The US Securities and Exchange Commission (SEC) proposed two rule changes to prevent misleading claims by US funds on their ESG credentials. One proposal outlines amendments to the Investment Company Act’s ‘Names Rule’, expanding these requirements so they cover a wider array of sustainability-labelled funds. The second proposes changes to reporting rules concerning advisers’ and funds’ incorporation of ESG factors in their marketing material.

More recently, the UK’s Financial Conduct Authority (FCA) published a consultation outlining measures to tackle greenwashing, introducing three new categories for sustainable investments as part of the country’s Sustainable Disclosure Requirements (SDRs) – the UK equivalent to the EU’s Sustainable Finance Disclosure Regulation (SFDR).

More time needed 

Separately, the ESAs have written to the Commission asking for a six-month extension on a mandate to review the principal adverse impact indicators (PAI) and financial product disclosures outlined under SFDR.
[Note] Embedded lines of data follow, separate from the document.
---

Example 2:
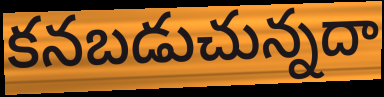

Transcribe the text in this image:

కనబడుచున్నదా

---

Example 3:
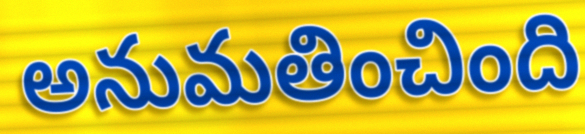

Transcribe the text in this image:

అనుమతించింది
Level one of SFDR required asset managers to sort their investment products into three progressively green categories: Article 6 (not sustainable), Article 8 (sustainable characteristics) and Article 9 (sustainable objectives). Level two requires asset managers to provide the underlying detail to justify these categorisations through a series of environmental and social PAIs.
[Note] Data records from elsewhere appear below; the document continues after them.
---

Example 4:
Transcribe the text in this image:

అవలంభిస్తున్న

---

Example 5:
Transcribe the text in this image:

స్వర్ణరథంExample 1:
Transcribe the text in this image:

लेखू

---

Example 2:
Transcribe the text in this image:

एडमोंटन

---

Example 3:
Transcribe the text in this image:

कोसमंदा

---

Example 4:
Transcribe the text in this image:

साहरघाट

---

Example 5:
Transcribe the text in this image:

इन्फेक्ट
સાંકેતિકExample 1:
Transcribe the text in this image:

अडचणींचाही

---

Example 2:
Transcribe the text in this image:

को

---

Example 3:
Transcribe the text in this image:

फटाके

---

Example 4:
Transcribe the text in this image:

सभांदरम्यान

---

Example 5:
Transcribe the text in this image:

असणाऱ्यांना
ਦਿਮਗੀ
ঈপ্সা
The three bodies have identified “significant challenges” relating the “substantial number of technical components” to the SFDR PAIs, and require input from expert bodies and agencies, as well as the customary three-month public consultation with external stakeholders, they said.

“The revision and extension of PAI indicators covering inter alia their respective definitions, applicable methodologies, metrics and presentation is a substantial and technically demanding exercise,” the ESAs added, noting that they consider it important to develop a more objective basis for the PAIs’ do no significant harm framework and to expand on the social indicators.

The ESAs further noted that, during the first six months of this mandate, they were delivering the Regulatory Technical Standards (RTSs) for fossil gas and nuclear energy, following their late inclusion in the environmental taxonomy.

“Based on these factors, it will not be possible to meet the original deadline of 28 April 2023 as set in your mandate. The ESAs would therefore hereby like to notify you of up to a six-month delay for the delivery of this mandate,” they said.